[Listed entries]:
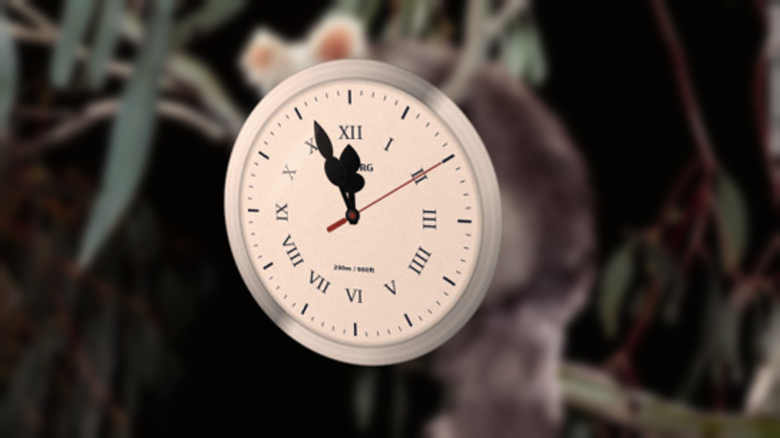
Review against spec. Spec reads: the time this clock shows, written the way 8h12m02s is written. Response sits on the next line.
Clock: 11h56m10s
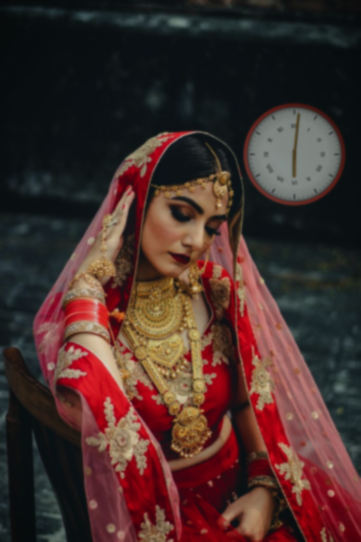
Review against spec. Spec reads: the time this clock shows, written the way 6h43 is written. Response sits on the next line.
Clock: 6h01
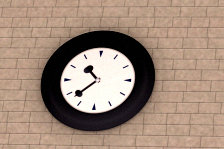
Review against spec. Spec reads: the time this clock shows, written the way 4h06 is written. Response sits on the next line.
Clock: 10h38
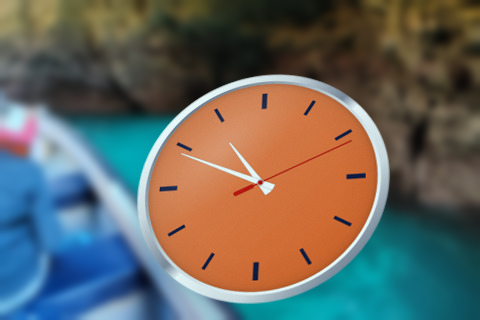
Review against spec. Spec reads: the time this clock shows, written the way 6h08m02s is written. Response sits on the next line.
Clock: 10h49m11s
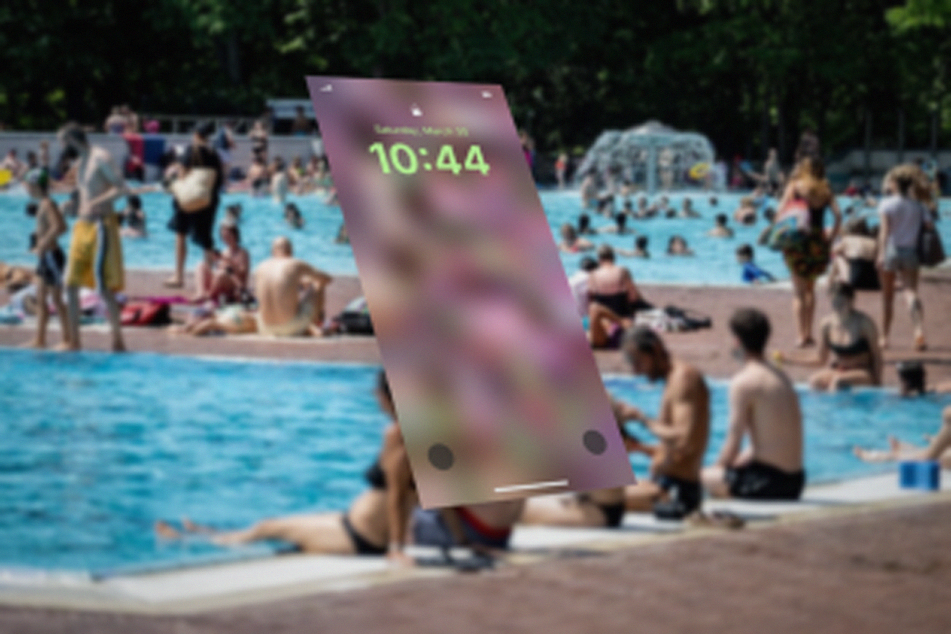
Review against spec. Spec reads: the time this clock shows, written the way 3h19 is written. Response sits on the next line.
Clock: 10h44
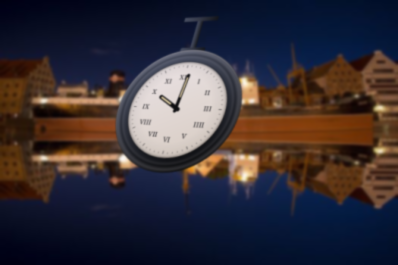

[The problem]: Reproduce the rows above verbatim, leaving out the pictures.

[Complete answer]:
Review against spec. Spec reads: the time this clock shows, written the way 8h12m02s is written. Response sits on the next line.
Clock: 11h56m10s
Review against spec. Spec reads: the time this clock shows, written the way 6h43 is written. Response sits on the next line.
Clock: 6h01
Review against spec. Spec reads: the time this clock shows, written the way 4h06 is written. Response sits on the next line.
Clock: 10h38
Review against spec. Spec reads: the time this clock shows, written the way 6h08m02s is written. Response sits on the next line.
Clock: 10h49m11s
Review against spec. Spec reads: the time this clock shows, written the way 3h19 is written. Response sits on the next line.
Clock: 10h44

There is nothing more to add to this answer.